The past decade has witnessed a dramatic increase in the prevalence of autism spectrum disorder (ASD), a neurodevelopmental disorder characterized by social communication and repetitive and restrictive behaviors (1). The CDC estimates that one in 54 children has an ASD diagnosis (2), up from the one in 88 prevalence reported about a decade ago (2). Currently, ASD is diagnosed using behavioral measures, so a diagnosis cannot be made until toddlerhood or later when behavioral symptoms are reliably observable (3). However, there is strong support for the assertion that early intervention leads to better intellectual and behavioral outcomes (4,5). Therefore, a central focus for the field has been to develop identification tools using biological markers to facilitate earlier detection and subsequent intervention of ASD.
Neuroimaging measures provide strong candidate tools for early identification as they can be obtained from the newborn period onwards. For example, several recent studies have used magnetic resonance imaging (MRI) data collected in infancy to predict ASD diagnoses(6,7). However, MRI has several drawbacks, including expense and participant restrictions, making it a less feasible general screening tool. Electroencephalography (EEG), on the other hand, may prove to be a more scalable tool, given its low cost and ease of acquisition in awake and sleeping infants without participant restrictions. Moreover, EEG is known to be sensitive to brain-related changes in ASD before behavioral symptoms are observable (8–12). Initial efforts to predict ASD diagnoses using baseline (i.e. resting-state) EEG early in life have shown promise (13–16). However, diagnostic prediction using EEG recorded during tasks related to ASD symptoms has yet to be attempted and may outperform prior baseline EEG-based classification.

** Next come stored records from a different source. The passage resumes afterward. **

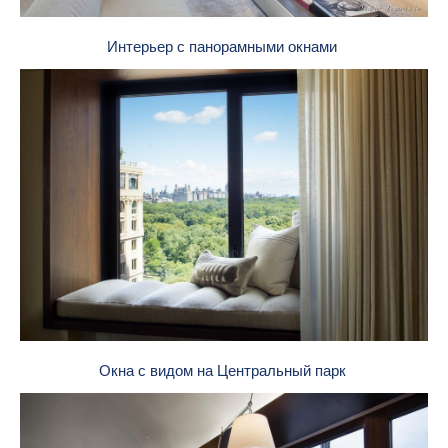
Интерьер с панорамными окнами
Окна с видом на Центральный парк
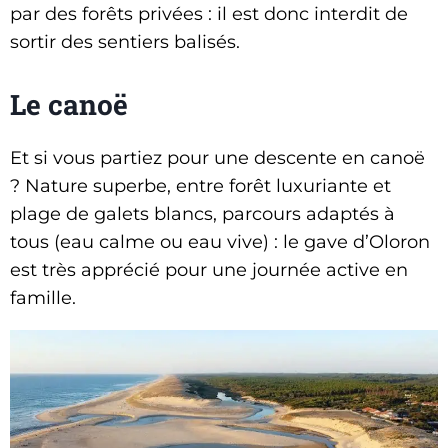
par des forêts privées : il est donc interdit de
sortir des sentiers balisés.
Le canoë
Et si vous partiez pour une descente en canoë
? Nature superbe, entre forêt luxuriante et
plage de galets blancs, parcours adaptés à
tous (eau calme ou eau vive) : le gave d’Oloron
est très apprécié pour une journée active en
famille.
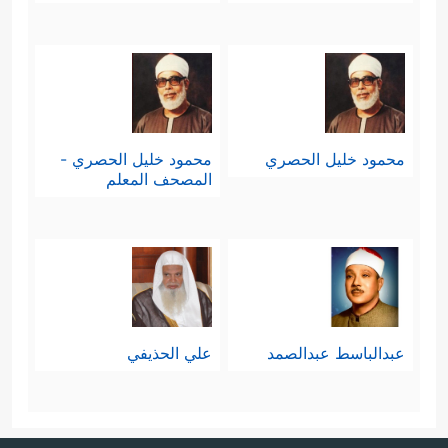
محمود خليل الحصري
محمود خليل الحصري -
المصحف المعلم
عبدالباسط عبدالصمد
علي الحذيفي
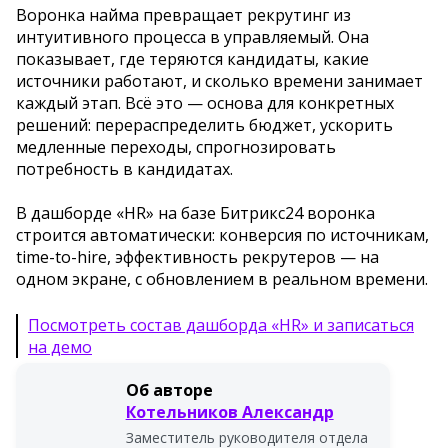
Воронка найма превращает рекрутинг из
интуитивного процесса в управляемый. Она
показывает, где теряются кандидаты, какие
источники работают, и сколько времени занимает
каждый этап. Всё это — основа для конкретных
решений: перераспределить бюджет, ускорить
медленные переходы, спрогнозировать
потребность в кандидатах.
В дашборде «HR» на базе Битрикс24 воронка
строится автоматически: конверсия по источникам,
time-to-hire, эффективность рекрутеров — на
одном экране, с обновлением в реальном времени.
Посмотреть состав дашборда «HR» и записаться
на демо
Об авторе
Котельников Александр
Заместитель руководителя отдела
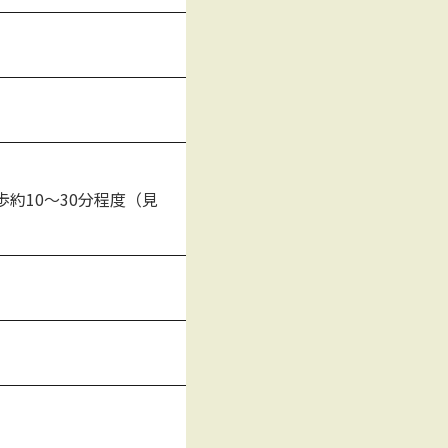
約10～30分程度（見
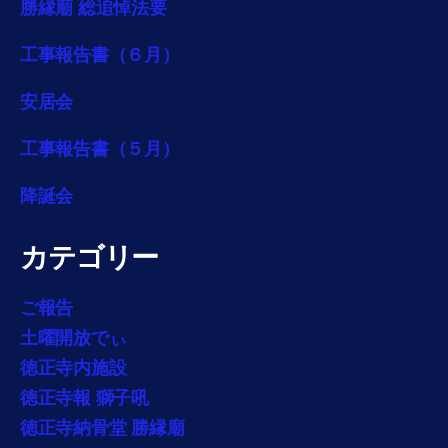
勝縁廟 総追悼法要
工事報告書（６月）
安居会
工事報告書（５月）
降誕会
カテゴリー
ご報告
土曜開放でぃ
徳正寺内施設
徳正寺報 獅子吼
徳正寺納骨堂 勝縁廟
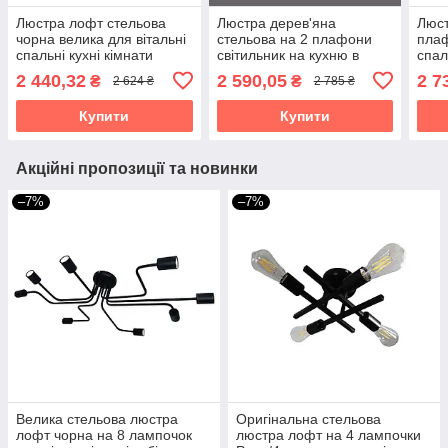
Люстра лофт стельова
Люстра дерев'яна
Люст
чорна велика для вітальні
стельова на 2 плафони
плаф
спальні кухні кімнати
світильник на кухню в
спал
Сонце/10 чорн-золото
спальню для кабінету до
кори
2 440,32
2 590,05
2 7
₴
₴
2 624 ₴
2 785 ₴
коридору Квадро Х/2 білий
нату
Купити
Купити
Акційні пропозиції та новинки
–7%
–7%
Велика стельова люстра
Оригінальна стельова
лофт чорна на 8 лампочок
люстра лофт на 4 лампочки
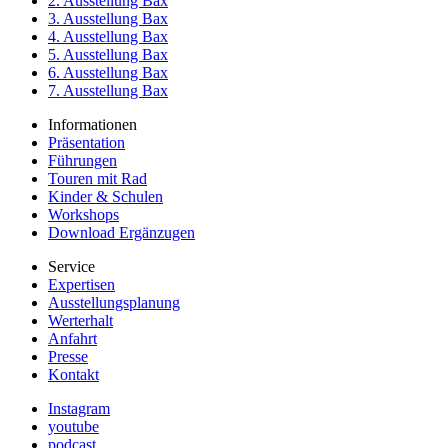
2. Ausstellung Bax
3. Ausstellung Bax
4. Ausstellung Bax
5. Ausstellung Bax
6. Ausstellung Bax
7. Ausstellung Bax
Informationen
Präsentation
Führungen
Touren mit Rad
Kinder & Schulen
Workshops
Download Ergänzugen
Service
Expertisen
Ausstellungsplanung
Werterhalt
Anfahrt
Presse
Kontakt
Instagram
youtube
podcast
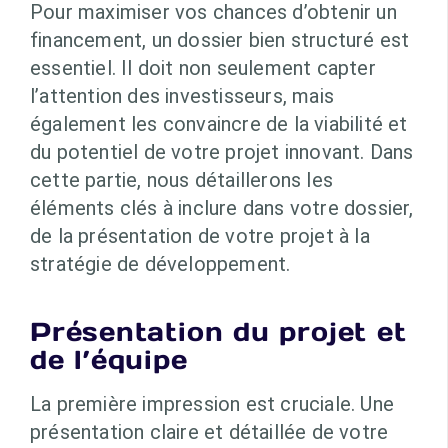
Pour maximiser vos chances d’obtenir un
financement, un dossier bien structuré est
essentiel. Il doit non seulement capter
l’attention des investisseurs, mais
également les convaincre de la viabilité et
du potentiel de votre projet innovant. Dans
cette partie, nous détaillerons les
éléments clés à inclure dans votre dossier,
de la présentation de votre projet à la
stratégie de développement.
Présentation du projet et
de l’équipe
La première impression est cruciale. Une
présentation claire et détaillée de votre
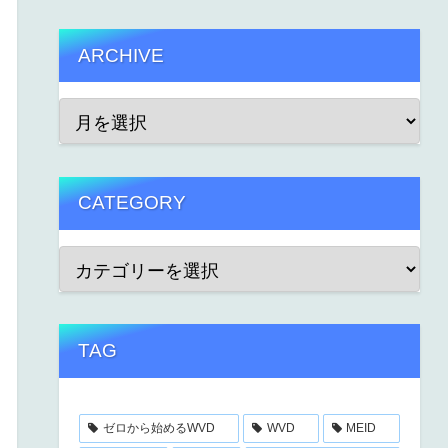
ARCHIVE
CATEGORY
TAG
ゼロから始めるWVD
WVD
MEID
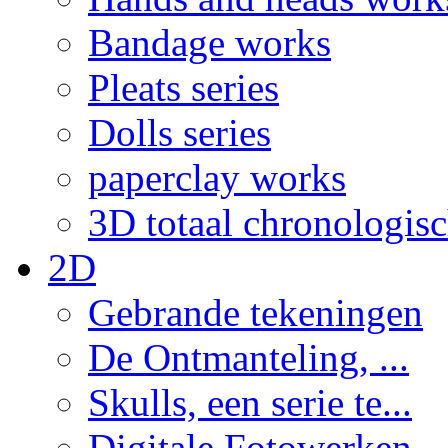
Bandage works
Pleats series
Dolls series
paperclay works
3D totaal chronologis
2D
Gebrande tekeningen
De Ontmanteling, ...
Skulls, een serie te...
Digitale Fotowerken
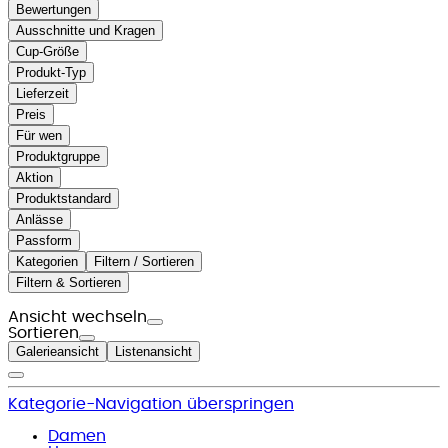
Bewertungen
Ausschnitte und Kragen
Cup-Größe
Produkt-Typ
Lieferzeit
Preis
Für wen
Produktgruppe
Aktion
Produktstandard
Anlässe
Passform
Kategorien
Filtern / Sortieren
Filtern & Sortieren
Ansicht wechseln
Sortieren
Galerieansicht
Listenansicht
Kategorie-Navigation überspringen
Damen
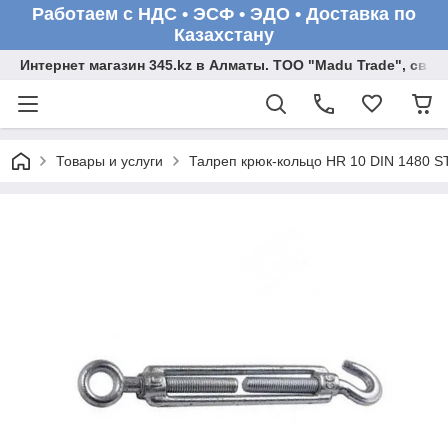
Работаем с НДС • ЭСФ • ЭДО • Доставка по
Казахстану
Интернет магазин 345.kz в Алматы. ТОО "Madu Trade", св
Товары и услуги
Талреп крюк-кольцо HR 10 DIN 1480 S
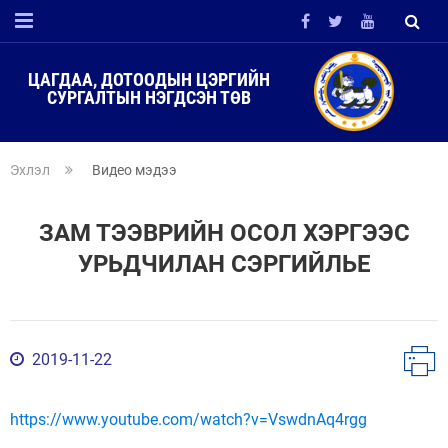
ЦАГДАА, ДОТООДЫН ЦЭРГИЙН
СУРГАЛТЫН НЭГДСЭН ТӨВ
Эхлэл
Видео мэдээ
ЗАМ ТЭЭВРИЙН ОСОЛ ХЭРГЭЭС
УРЬДЧИЛАН СЭРГИЙЛЬЕ
2019-11-22
https://www.youtube.com/watch?v=VswdnAq4rgg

Language is frequently delayed or impaired in ASD (17–21), which may result from atypical peak synaptic sensitivity (22) and cortical excitatory and inhibitory imbalance (23) that disrupt neural circuits typically involved in language development. Therefore, focusing on the brain’s electrical activity during language processing may facilitate improved diagnostic prediction accuracy relative to baseline conditions, and provide insights into the neurobiology of language processing deficits within ASD. Notably, EEG has been used to measure differences in language processing in children with ASD who are older than 12 months (24–26), suggesting EEG is sensitive to atypical neural processing of language stimuli in ASD.
Perceptual narrowing of phoneme discrimination is a critical first stage in language acquisition (26,27) and may be processed differently in infants with ASD (28–30). That is, very young infants can discriminate between native and non-native phonemes better than adults, but they lose this ability over the first year of life as their phoneme perception is tuned to the language(s) experienced in daily life (31). Therefore, this study focused on the phoneme learning window over the first year of life as a potential source of early indicators of subsequent ASD diagnosis.
There were two overarching goals of the present study. First, we aimed to evaluate whether EEG data collected during a language phoneme task at either 6- or 12-months of age in infants with familial risk for ASD can accurately predict later ASD diagnosis. We utilized EEG data collected from high familial risk infant siblings as part of a prospective longitudinal study, where diagnosis of ASD was determined at 2–3 years of age. Though power analysis of EEG is most common, nonlinear measures can capture dynamical properties of the brain that power analysis is not able to quantify. Nonlinear measures of adult EEG have accurately classified other clinical conditions, including depression (32–34), schizophrenia (35–37), and epilepsy (38–40). Our lab previously found that these measures computed from resting-state EEG are useful in predicting ASD outcome (15), and we now aim to improve predictive capacity by evaluating these measures on task-related data. Second, given that expected perceptual narrowing of phoneme discrimination occurs between 6 and 12 months of age, we aimed to compare the EEG features most predictive of diagnosis and determine whether there are developmental differences in which features are most important during versus after the language phoneme learning period.